Tuesday 31 May 2011

...of the Chauvet cave

Silence. I turn off the helmet lamp. A darkness. In the darkness the silence becomes encyclopedic, condensing everything that has occurred in the interval between then and now.
On a rock in front of me, a cluster of red squarish dots. The freshness of the red is startling. As present and immediate as a smell, or as the colour of flowers on a June evening when the sun is going down. These dots were made by applying red oxide pigment to the palm of a hand and then pressing it against the rock. One particular hand has been identified on account of a disjointed little finger, and another imprint of the same hand was found elsewhere in the cave.
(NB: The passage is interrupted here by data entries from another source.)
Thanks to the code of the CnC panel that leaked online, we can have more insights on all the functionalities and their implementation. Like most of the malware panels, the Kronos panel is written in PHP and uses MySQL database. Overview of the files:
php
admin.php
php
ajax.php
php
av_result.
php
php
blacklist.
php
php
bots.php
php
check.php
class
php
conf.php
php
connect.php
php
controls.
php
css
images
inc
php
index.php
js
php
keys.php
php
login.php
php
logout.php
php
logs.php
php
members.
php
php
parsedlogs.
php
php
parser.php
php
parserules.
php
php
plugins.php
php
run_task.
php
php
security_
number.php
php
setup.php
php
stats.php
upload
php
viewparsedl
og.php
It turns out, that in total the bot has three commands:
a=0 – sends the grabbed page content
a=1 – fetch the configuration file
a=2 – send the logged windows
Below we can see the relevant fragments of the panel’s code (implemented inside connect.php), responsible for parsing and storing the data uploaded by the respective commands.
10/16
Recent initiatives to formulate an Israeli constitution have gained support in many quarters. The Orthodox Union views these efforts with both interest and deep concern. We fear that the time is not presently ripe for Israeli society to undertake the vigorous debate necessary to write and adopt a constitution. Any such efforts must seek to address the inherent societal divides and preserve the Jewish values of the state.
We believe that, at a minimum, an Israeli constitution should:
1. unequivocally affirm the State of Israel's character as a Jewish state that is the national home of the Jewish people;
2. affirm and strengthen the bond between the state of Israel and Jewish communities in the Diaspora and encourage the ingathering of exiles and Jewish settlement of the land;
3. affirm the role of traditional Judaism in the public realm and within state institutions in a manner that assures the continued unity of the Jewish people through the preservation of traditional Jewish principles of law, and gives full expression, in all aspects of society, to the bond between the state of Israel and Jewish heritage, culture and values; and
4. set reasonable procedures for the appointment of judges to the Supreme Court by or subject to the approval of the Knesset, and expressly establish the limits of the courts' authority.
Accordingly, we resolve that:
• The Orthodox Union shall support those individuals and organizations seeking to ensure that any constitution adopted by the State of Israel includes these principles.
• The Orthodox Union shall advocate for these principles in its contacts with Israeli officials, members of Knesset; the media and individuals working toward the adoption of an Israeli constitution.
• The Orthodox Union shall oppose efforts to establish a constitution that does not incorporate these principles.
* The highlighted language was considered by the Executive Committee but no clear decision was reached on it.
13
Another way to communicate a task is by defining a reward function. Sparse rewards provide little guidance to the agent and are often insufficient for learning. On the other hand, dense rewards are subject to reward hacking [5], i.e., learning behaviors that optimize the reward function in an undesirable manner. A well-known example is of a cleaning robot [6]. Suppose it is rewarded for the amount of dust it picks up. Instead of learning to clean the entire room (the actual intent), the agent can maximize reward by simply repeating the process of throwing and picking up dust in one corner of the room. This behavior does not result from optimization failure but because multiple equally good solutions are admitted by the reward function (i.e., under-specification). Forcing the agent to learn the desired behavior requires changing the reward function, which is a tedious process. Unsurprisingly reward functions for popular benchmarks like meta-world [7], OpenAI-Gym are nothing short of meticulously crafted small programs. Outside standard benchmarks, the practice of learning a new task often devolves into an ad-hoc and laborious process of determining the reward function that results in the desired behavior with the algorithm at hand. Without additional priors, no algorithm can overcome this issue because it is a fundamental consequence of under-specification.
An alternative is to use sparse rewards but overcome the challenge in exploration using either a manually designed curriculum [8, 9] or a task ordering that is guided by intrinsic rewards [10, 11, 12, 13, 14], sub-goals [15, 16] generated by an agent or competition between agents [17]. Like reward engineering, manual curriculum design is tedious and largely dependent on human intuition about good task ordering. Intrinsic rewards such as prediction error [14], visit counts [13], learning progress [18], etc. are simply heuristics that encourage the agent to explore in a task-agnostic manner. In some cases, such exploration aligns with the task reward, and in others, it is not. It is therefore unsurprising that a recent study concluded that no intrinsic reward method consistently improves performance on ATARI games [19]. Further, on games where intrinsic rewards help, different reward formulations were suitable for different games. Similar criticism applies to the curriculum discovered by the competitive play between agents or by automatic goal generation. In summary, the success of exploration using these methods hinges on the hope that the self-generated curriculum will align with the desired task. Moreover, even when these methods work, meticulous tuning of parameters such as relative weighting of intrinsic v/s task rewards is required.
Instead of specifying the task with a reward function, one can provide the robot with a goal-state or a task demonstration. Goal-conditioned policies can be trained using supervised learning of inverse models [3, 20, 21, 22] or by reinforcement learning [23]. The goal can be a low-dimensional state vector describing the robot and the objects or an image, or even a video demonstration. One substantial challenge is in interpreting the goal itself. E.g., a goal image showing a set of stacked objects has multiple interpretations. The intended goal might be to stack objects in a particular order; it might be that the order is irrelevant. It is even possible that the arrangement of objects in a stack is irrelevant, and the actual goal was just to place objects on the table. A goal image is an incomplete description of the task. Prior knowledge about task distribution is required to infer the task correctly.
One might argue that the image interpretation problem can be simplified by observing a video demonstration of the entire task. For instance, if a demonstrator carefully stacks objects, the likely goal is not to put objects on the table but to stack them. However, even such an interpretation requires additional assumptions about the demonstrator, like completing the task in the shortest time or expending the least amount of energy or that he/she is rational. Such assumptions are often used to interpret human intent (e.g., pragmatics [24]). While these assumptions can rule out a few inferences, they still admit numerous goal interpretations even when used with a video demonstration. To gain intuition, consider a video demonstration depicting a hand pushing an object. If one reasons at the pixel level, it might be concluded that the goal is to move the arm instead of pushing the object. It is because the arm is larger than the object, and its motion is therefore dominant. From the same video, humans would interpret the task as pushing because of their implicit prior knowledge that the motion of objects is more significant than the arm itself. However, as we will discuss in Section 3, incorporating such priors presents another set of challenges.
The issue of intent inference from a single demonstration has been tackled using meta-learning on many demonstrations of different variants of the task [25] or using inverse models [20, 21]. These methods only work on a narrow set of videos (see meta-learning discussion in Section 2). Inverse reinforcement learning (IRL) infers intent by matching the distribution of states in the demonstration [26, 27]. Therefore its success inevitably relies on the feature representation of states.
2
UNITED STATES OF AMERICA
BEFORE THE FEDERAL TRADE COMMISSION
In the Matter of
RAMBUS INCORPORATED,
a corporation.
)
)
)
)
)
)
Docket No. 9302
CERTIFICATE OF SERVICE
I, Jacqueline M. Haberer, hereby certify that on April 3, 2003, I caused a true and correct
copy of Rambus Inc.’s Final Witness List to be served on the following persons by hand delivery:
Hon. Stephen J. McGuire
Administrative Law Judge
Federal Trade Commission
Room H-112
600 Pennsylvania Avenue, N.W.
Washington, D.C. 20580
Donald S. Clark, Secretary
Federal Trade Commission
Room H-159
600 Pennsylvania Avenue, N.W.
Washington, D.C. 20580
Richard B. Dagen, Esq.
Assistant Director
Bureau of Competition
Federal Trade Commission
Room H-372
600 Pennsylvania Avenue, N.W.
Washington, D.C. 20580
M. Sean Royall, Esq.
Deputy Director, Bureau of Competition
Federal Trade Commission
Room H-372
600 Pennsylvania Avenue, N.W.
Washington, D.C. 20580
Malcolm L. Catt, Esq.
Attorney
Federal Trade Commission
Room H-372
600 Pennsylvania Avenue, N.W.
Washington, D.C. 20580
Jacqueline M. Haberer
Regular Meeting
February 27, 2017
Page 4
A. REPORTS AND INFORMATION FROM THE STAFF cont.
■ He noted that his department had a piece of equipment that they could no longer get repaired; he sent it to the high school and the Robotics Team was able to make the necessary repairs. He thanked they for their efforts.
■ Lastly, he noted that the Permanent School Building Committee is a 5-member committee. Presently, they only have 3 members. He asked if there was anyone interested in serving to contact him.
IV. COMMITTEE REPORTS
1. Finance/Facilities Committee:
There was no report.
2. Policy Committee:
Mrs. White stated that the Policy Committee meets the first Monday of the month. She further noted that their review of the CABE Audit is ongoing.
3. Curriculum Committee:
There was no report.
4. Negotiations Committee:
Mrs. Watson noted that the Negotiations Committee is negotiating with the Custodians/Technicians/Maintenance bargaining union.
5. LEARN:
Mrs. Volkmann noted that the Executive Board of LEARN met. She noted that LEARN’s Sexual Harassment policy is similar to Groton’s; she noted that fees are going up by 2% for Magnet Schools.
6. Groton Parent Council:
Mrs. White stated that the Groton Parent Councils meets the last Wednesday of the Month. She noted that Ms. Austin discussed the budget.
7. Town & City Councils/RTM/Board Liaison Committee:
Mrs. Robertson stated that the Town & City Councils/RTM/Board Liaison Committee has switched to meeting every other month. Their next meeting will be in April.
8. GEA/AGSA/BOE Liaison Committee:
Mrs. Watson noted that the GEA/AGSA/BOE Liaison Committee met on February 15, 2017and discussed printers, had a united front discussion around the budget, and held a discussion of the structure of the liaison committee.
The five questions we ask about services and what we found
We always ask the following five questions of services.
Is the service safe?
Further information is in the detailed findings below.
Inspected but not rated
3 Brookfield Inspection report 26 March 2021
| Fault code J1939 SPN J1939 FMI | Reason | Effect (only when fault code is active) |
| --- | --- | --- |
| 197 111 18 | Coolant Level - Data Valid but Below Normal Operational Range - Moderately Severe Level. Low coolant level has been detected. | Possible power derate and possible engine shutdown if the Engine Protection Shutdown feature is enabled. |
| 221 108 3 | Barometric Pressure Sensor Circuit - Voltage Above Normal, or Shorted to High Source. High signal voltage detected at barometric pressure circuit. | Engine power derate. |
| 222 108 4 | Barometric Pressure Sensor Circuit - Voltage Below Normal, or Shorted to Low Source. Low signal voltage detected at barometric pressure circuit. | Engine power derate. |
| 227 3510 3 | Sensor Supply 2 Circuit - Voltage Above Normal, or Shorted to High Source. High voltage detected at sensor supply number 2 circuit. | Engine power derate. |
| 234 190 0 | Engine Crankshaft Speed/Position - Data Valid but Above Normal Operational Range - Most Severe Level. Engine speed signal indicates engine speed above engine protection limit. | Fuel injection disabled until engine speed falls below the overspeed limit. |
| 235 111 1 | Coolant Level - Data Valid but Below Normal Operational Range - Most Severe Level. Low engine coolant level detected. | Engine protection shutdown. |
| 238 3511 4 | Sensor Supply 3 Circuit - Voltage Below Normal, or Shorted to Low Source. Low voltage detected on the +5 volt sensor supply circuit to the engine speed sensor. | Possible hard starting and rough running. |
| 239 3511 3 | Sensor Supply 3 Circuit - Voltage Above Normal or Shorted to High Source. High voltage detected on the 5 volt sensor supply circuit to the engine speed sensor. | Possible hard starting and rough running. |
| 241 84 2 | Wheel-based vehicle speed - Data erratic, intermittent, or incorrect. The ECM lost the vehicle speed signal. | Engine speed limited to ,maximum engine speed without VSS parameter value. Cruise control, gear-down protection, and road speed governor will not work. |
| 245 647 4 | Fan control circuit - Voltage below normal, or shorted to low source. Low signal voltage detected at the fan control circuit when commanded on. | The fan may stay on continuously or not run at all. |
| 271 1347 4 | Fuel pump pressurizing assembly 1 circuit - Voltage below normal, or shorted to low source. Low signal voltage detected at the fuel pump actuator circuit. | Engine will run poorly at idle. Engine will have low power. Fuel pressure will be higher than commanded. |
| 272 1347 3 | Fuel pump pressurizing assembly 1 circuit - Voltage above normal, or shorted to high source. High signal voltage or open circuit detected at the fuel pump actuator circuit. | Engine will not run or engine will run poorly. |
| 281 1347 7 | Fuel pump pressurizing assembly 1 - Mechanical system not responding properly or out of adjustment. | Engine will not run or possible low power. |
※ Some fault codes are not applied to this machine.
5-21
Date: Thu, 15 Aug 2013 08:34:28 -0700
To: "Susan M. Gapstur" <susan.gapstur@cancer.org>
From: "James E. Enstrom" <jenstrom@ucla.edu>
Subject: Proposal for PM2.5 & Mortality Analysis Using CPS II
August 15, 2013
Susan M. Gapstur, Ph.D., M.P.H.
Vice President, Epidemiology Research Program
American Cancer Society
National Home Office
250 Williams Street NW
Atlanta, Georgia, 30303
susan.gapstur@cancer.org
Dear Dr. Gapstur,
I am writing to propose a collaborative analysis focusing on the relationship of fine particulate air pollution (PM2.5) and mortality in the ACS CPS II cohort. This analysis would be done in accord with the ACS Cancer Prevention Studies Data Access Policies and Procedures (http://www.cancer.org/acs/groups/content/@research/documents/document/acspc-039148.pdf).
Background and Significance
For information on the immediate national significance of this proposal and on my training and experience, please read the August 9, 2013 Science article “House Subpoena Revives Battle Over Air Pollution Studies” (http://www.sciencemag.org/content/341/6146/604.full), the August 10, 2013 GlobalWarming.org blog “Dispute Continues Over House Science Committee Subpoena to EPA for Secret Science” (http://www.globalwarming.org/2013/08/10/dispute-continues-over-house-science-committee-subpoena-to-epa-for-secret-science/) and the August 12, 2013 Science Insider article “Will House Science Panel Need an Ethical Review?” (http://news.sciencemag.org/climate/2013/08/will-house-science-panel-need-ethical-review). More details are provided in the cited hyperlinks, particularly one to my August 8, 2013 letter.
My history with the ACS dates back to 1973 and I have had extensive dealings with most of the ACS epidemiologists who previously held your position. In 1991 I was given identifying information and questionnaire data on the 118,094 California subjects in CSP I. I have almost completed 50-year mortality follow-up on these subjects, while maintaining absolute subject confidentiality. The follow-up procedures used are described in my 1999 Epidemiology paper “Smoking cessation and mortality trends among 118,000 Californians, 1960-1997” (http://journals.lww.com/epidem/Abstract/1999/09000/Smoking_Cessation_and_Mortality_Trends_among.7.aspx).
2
On another rock, similar dots, making an overall shape which is like the side view of a bison. The marks of the hands fill the animal's body.
Darkness.
Before the women, men and children arrived (there is a footprint of a child of about eleven in the cave) and after they left for good, the place was inhabited by bears. Probably also by wolves and other animals, but the bears were the masters with whom the nomads had to share the cave. On wall after wall, the scratches of bear paws. Footprints show where a bear walked with her cub, feeling her way in the dark. In the largest and most central of the cave's chambers, which is fifteen metres high, there are numerous wallows or depressions in the clay on the ground where bears lay asleep during their winter hibernation. One hundred and fifty bear skulls have been found here. One of them had been solemnly placed - probably by a Cro-Magnon - on a kind of rock plinth in the furthest reach of the cave.
Silence.
In the silence, the extent and size of the place begins to count for more and more. The cave is half a kilometre long and sometimes fifty metres wide. Geometrical measurements, however, do not apply because one is inside something like a body.